*** RECORDS TO PROCESS Section Begins ***

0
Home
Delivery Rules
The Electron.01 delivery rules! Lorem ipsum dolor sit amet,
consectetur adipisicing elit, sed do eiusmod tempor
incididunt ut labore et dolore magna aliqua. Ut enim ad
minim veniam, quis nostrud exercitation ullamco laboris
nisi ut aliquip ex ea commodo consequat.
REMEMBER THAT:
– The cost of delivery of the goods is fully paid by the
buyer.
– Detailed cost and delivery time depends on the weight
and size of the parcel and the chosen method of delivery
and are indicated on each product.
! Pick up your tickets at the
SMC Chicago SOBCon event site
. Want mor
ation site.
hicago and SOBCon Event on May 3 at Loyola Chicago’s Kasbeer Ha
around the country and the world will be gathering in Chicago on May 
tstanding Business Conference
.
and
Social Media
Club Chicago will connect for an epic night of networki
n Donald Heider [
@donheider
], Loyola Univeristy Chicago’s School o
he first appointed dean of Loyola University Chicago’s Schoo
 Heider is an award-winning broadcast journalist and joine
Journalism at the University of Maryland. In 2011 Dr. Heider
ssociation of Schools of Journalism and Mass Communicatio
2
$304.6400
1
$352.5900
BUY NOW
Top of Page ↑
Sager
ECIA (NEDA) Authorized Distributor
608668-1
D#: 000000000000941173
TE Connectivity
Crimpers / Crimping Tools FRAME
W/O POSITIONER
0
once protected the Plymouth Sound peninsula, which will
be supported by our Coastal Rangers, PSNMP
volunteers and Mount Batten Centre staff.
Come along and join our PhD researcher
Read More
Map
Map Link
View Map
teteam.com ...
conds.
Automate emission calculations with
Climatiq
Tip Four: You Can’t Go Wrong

*** RECORDS TO PROCESS Section Ends ***

> **PROBLEM TO WORK ON**:
What is needed is an exact copy of every record above.

> **RESULT OF THE TASK**:
0
Home
Delivery Rules
The Electron.01 delivery rules! Lorem ipsum dolor sit amet,
consectetur adipisicing elit, sed do eiusmod tempor
incididunt ut labore et dolore magna aliqua. Ut enim ad
minim veniam, quis nostrud exercitation ullamco laboris
nisi ut aliquip ex ea commodo consequat.
REMEMBER THAT:
– The cost of delivery of the goods is fully paid by the
buyer.
– Detailed cost and delivery time depends on the weight
and size of the parcel and the chosen method of delivery
and are indicated on each product.
! Pick up your tickets at the
SMC Chicago SOBCon event site
. Want mor
ation site.
hicago and SOBCon Event on May 3 at Loyola Chicago’s Kasbeer Ha
around the country and the world will be gathering in Chicago on May 
tstanding Business Conference
.
and
Social Media
Club Chicago will connect for an epic night of networki
n Donald Heider [
@donheider
], Loyola Univeristy Chicago’s School o
he first appointed dean of Loyola University Chicago’s Schoo
 Heider is an award-winning broadcast journalist and joine
Journalism at the University of Maryland. In 2011 Dr. Heider
ssociation of Schools of Journalism and Mass Communicatio
2
$304.6400
1
$352.5900
BUY NOW
Top of Page ↑
Sager
ECIA (NEDA) Authorized Distributor
608668-1
D#: 000000000000941173
TE Connectivity
Crimpers / Crimping Tools FRAME
W/O POSITIONER
0
once protected the Plymouth Sound peninsula, which will
be supported by our Coastal Rangers, PSNMP
volunteers and Mount Batten Centre staff.
Come along and join our PhD researcher
Read More
Map
Map Link
View Map
teteam.com ...
conds.
Automate emission calculations with
Climatiq
Tip Four: You Can’t Go Wrong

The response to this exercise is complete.